Senior inspector Yuen said Springer Spaniels are used in searches for dangerous explosives and Labrador Retrievers are used in searches for narcotics because of their relatively smaller sizes and superior sense of smell compared with other breeds.
These dangerous drug detection dogs were once used to search and track dangerous drugs in parcels but recently, some of them are used mainly to search for drugs on humans. "The dogs are trained to show passive indications such as sit down when they sniffed contraband because it will not scare people," said Yuen. At the same time, the dogs should not be afraid of strangers as well.
Since the drug problem among students surfaced in the summer of 2009, the PDU has been granted extra funding to expand the team from 125 dog handlers to 140 in an attempt to tackle the problem by increasing the number of drug sniffing dogs.
Since then, the PDU has successfully enlarged the team with the arrival of 15 more passive alert drug detection dogs. These dogs have been put through a 10-week intensive training to give passive indications, when they sense suspicious circumstances, as a signal to their handlers.
Sugar, a newly graduated Labrador retriever is one of them. She just met her handler Constable Li Sit-wa at the beginning of training. Handlers should make the best use of the first two weeks to build a strong bond between their four-legged partners through games and intimate contacts.
The tight schedule, Yuen said, is one of the shortcomings that the PDU faces in the training/bonding period compared to foreign police dog training units where the dogs are allowed to live with their potential handlers months ahead of formal training.
Upon graduation, all dangerous drug detection dogs receive continuous training every two weeks to refresh and enhance their skills, either in training center or at work.
In a room with several trainers who had luggage piled in front of them, Sugar was required to find out the only suitcase with narcotics and point to it. Li commanded "search" when they passed each luggage, Sugar sniffed every case and then pointed a black suitcase with her head. Sugar's tail wagged revealing a level of excitement suggesting she knew her favorite toy was hidden in the luggage.
"The most difficult task for them is not to spot the target, but to keep restrained after sniffing the thing we want, realizing a perceived treat," Yuen explained. "In the dog world, we call them high drive. They focus on a specific target and get a reward. All they want to do is work and get the reward."
People say "work like a dog" to mean how hard they work. It is particularly applicable to police dogs because they perform duties regardless of bad weather.
Constable Li recalled patrolling on street with his patrol dog Rottweiler on a boiling hot day, walking past a supermarket entrance with air-conditioning. Feeling pity for his pal, Li allowed it to rest so that it could cool down a little. Since this favorable treatment, it slipped into the entrance every time they walked past and was reluctant to leave. The solution: Li had to placate it with another treat - snacks.
Trainings may not be all smooth sailing from the beginning but Li knows well how to build a mutual trust with his dog from the first moment they meet. Li's second dog refused to enter the cage at first, so Li had to enter the cage to draw it in it. "It might be an ordeal for it, so we endured it together," Li said.
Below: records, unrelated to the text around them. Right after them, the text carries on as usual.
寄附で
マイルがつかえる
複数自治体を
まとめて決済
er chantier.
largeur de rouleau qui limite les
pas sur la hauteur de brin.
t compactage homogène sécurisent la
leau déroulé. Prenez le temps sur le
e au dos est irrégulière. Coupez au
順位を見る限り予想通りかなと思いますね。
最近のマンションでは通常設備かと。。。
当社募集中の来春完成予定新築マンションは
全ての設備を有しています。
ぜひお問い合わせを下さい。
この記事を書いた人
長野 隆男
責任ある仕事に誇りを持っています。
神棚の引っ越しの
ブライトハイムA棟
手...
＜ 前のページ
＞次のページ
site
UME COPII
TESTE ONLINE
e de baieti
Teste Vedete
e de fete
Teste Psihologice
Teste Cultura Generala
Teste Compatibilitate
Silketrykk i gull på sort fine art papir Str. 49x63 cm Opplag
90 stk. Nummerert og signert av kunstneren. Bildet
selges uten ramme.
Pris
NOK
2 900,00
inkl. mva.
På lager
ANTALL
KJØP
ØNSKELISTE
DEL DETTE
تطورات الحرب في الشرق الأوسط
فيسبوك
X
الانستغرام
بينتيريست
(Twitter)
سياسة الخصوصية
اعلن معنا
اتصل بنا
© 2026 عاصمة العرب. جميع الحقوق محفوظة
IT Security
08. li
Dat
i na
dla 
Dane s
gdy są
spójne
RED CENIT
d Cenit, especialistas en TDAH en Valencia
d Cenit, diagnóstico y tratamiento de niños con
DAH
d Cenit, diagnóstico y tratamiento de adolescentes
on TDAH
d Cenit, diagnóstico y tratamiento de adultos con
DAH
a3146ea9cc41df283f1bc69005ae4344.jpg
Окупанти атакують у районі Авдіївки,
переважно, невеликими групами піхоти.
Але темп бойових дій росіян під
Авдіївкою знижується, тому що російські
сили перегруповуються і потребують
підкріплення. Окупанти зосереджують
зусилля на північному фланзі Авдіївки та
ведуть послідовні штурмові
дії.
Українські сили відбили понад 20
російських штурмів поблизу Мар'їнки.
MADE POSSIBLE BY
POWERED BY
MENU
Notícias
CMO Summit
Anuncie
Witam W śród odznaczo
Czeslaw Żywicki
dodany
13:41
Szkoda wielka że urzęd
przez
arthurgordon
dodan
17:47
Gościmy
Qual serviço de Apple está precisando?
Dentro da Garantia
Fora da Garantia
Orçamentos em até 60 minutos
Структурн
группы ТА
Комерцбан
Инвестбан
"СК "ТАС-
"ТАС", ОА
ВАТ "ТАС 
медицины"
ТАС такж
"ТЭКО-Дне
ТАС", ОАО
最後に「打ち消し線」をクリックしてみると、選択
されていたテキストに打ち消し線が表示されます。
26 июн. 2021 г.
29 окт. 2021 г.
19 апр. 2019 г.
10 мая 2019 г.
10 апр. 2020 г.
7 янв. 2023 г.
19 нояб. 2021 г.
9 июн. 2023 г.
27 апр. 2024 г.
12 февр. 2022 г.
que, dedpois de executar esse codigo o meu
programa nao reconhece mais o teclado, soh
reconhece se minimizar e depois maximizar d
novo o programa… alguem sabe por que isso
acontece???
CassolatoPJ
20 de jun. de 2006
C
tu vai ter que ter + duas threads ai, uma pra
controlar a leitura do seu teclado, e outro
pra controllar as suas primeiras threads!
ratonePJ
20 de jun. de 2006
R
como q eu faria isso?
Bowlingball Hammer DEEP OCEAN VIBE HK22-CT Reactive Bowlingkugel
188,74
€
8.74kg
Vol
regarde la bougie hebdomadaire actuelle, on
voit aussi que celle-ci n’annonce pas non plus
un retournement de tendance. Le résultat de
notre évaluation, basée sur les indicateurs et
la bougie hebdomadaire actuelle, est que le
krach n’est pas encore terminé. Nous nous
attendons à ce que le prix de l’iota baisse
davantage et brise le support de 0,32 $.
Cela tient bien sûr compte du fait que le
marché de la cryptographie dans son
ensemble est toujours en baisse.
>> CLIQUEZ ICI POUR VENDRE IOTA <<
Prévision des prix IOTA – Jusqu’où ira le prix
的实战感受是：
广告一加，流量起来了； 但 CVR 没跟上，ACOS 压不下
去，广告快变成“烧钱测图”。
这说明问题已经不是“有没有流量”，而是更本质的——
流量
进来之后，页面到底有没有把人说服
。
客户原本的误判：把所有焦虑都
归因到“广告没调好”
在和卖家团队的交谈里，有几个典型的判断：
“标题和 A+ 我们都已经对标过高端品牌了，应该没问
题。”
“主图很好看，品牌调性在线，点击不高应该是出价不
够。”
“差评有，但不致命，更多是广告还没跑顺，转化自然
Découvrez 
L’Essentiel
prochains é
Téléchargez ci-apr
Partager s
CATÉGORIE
Unlike their overseas counterparts, Hong Kong's police dogs do not go home with their handlers after work. They go back to kennels in the police stations in respective districts. Sergeant Hung said he is going to adopt Baggio when the dog reaches retirement age.
Because of Li's living environment, he was unable to adopt his previous two buddies but a member of the public adopted one of them. "I would tell the new owner about its propensity and habits, its likes and dislikes to get both of them accustomed to each other as soon as possible," Li said.